→ **Directions for this task**
Set down, word for word, the passage of the tidal turbine array page that opens with the words containing "Sutherland, Duncan and" and closes with "ISSN 0960-1481 (https://doi.org/10.1016/j.renene.2017.10.011)".

→ **Source document**
Experimental optimisation of power for large arrays of cross-flow tidal turbines

Sutherland, Duncan and Ordonez Sanchez, Stephanie Eugenia and Belmont, Michael R. and Moon, Ian and Steynor, Jeffrey and Davey, Thomas and Bruce, Tom (2018) Experimental optimisation of power for large arrays of cross-flow tidal turbines. Renewable Energy, 116 (Part A). pp. 685-696. ISSN 0960-1481 (https://doi.org/10.1016/j.renene.2017.10.011)

[thumbnail of Sutherland-etal-RE-2017-Experimental-optimisation-of-power-for-large-arrays]
Text. Filename: Sutherland_etal_RE_2017_Experimental_optimisation_of_power_for_large_arrays.pdf
Accepted Author Manuscript
License: Creative Commons Attribution-NonCommercial-NoDerivatives 4.0 logo

Download (14MB)| Preview


As commercial scale tidal energy devices are shortly to be deployed in the first arrays, the knowledge of how different array layouts perform is a key and under-examined field. Here, the Momentum Reversal Lift (MRL) turbine, developed by the University of Exeter, is deployed in five different array layouts utilising up to 15 devices. The use of dynamic turbines allows the inclusion of analysis of the effects of flow direction in the wake. The layouts investigated explore the effect of lateral and stream-wise turbine spacings as well as differences between staggered and in-line layouts on power. The staggered array with decreased streamwise spacing is shown to have the highest total power per ‘footprint’ area among the layouts tested. For the staggered arrays, increased downstream separation had little effect on total power generated, while decreasing the lateral spacing below 2 rotor diameters decreased the power. The in-line arrays showed a lower power per device but similar total power. It was also shown that increased in-flow into a turbine didn't necessarily lead to an increased power extraction. The decrease in power with a decrease in streamwise spacing is in-line with theoretical and CFD predictions.

→ **Records provided**
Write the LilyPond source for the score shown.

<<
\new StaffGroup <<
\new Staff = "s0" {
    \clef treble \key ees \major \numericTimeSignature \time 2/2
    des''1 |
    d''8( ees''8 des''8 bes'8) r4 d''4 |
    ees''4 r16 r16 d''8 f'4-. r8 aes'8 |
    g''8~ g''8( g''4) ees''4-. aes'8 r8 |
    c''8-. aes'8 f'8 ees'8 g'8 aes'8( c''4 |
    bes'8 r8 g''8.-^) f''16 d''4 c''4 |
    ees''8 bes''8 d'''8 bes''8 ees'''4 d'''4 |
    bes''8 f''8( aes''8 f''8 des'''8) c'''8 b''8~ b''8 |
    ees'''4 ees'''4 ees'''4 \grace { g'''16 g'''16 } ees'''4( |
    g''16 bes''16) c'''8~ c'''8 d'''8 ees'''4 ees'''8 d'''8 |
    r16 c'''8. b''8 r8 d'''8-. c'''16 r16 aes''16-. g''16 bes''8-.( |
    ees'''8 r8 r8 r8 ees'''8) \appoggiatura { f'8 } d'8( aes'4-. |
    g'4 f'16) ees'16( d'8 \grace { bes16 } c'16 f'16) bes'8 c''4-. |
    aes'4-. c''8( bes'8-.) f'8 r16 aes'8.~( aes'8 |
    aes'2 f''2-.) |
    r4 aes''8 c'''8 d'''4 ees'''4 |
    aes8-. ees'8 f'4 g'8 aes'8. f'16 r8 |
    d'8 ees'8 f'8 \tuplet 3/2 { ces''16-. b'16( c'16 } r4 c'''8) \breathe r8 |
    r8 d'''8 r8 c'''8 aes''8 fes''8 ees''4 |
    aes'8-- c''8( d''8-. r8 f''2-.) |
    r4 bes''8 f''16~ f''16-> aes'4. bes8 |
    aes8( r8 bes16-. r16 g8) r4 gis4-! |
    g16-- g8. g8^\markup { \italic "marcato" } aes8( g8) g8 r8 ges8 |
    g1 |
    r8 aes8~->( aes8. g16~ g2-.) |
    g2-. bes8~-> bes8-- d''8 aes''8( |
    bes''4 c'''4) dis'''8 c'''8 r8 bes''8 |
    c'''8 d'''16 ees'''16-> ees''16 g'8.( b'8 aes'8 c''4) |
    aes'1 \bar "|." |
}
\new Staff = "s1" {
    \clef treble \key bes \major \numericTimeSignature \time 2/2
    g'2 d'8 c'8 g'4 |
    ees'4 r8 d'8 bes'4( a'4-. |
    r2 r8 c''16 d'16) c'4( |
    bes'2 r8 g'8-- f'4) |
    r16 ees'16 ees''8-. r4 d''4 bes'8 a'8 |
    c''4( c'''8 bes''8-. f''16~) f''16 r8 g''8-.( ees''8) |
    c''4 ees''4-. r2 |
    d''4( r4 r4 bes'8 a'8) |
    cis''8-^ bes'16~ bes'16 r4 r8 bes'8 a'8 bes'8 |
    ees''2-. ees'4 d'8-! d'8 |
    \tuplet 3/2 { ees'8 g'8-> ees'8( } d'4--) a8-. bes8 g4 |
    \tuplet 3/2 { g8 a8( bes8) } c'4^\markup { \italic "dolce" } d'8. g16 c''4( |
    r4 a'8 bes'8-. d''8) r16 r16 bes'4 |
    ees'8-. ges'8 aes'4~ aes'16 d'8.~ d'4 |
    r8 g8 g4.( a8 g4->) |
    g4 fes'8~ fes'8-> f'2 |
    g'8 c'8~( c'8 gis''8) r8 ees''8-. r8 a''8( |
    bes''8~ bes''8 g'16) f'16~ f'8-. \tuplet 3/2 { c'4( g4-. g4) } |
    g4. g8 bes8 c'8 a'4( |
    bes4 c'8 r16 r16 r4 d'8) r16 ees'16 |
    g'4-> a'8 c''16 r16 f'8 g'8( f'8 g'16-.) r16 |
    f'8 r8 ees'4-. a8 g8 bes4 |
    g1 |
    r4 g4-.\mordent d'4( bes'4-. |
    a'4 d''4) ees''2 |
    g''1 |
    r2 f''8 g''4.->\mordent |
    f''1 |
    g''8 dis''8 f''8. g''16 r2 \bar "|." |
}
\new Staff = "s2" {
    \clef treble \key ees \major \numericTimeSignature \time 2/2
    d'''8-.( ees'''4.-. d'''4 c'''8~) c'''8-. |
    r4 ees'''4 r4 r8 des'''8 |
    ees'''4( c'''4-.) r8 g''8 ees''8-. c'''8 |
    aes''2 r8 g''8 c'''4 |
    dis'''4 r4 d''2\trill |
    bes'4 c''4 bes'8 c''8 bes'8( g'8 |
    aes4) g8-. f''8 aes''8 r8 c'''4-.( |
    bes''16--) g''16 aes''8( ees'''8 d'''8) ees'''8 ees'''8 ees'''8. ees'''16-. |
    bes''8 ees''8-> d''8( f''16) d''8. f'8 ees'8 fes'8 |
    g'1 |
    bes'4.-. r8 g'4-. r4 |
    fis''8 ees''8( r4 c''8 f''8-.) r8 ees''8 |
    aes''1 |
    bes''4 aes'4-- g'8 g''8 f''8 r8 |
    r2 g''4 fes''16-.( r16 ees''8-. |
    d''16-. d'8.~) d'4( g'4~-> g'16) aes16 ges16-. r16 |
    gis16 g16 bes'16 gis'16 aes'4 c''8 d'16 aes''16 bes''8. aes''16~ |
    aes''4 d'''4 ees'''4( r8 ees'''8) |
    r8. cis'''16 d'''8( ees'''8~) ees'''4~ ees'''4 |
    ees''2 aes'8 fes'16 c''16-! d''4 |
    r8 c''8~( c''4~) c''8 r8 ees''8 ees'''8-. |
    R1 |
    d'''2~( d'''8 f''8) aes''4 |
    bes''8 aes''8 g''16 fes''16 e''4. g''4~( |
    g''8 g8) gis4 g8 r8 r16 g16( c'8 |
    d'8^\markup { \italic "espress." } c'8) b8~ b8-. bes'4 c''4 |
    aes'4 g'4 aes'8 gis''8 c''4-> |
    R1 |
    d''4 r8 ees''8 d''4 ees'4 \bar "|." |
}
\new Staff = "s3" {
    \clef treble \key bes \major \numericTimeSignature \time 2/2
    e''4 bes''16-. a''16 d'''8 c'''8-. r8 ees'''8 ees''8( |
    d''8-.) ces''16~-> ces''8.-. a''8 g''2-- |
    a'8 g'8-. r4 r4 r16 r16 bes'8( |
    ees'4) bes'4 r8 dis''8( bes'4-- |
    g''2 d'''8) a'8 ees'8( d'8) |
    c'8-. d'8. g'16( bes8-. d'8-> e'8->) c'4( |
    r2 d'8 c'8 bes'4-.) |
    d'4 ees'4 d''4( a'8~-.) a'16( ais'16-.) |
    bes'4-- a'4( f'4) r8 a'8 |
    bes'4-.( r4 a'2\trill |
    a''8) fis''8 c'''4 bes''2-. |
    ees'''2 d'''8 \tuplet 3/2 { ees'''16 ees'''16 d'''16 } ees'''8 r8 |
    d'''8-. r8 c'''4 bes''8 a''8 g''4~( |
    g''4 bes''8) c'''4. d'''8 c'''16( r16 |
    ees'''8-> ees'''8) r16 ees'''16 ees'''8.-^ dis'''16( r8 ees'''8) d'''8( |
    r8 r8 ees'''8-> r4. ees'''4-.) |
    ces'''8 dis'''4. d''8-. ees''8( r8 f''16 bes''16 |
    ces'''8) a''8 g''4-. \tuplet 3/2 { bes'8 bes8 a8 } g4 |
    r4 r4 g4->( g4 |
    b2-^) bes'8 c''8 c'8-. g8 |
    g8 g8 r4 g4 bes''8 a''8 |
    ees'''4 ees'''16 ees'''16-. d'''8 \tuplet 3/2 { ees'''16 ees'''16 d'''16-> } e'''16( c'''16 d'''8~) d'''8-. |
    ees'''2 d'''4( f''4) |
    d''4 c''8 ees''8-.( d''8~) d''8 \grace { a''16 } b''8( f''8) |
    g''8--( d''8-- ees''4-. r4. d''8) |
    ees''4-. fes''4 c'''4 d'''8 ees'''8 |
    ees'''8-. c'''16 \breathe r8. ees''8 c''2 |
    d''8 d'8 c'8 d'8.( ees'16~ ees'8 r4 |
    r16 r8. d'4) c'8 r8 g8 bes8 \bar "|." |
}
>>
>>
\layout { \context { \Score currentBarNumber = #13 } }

→ **Exercise response**
Sutherland, Duncan and Ordonez Sanchez, Stephanie Eugenia and Belmont, Michael R. and Moon, Ian and Steynor, Jeffrey and Davey, Thomas and Bruce, Tom (2018) Experimental optimisation of power for large arrays of cross-flow tidal turbines. Renewable Energy, 116 (Part A). pp. 685-696. ISSN 0960-1481 (https://doi.org/10.1016/j.renene.2017.10.011)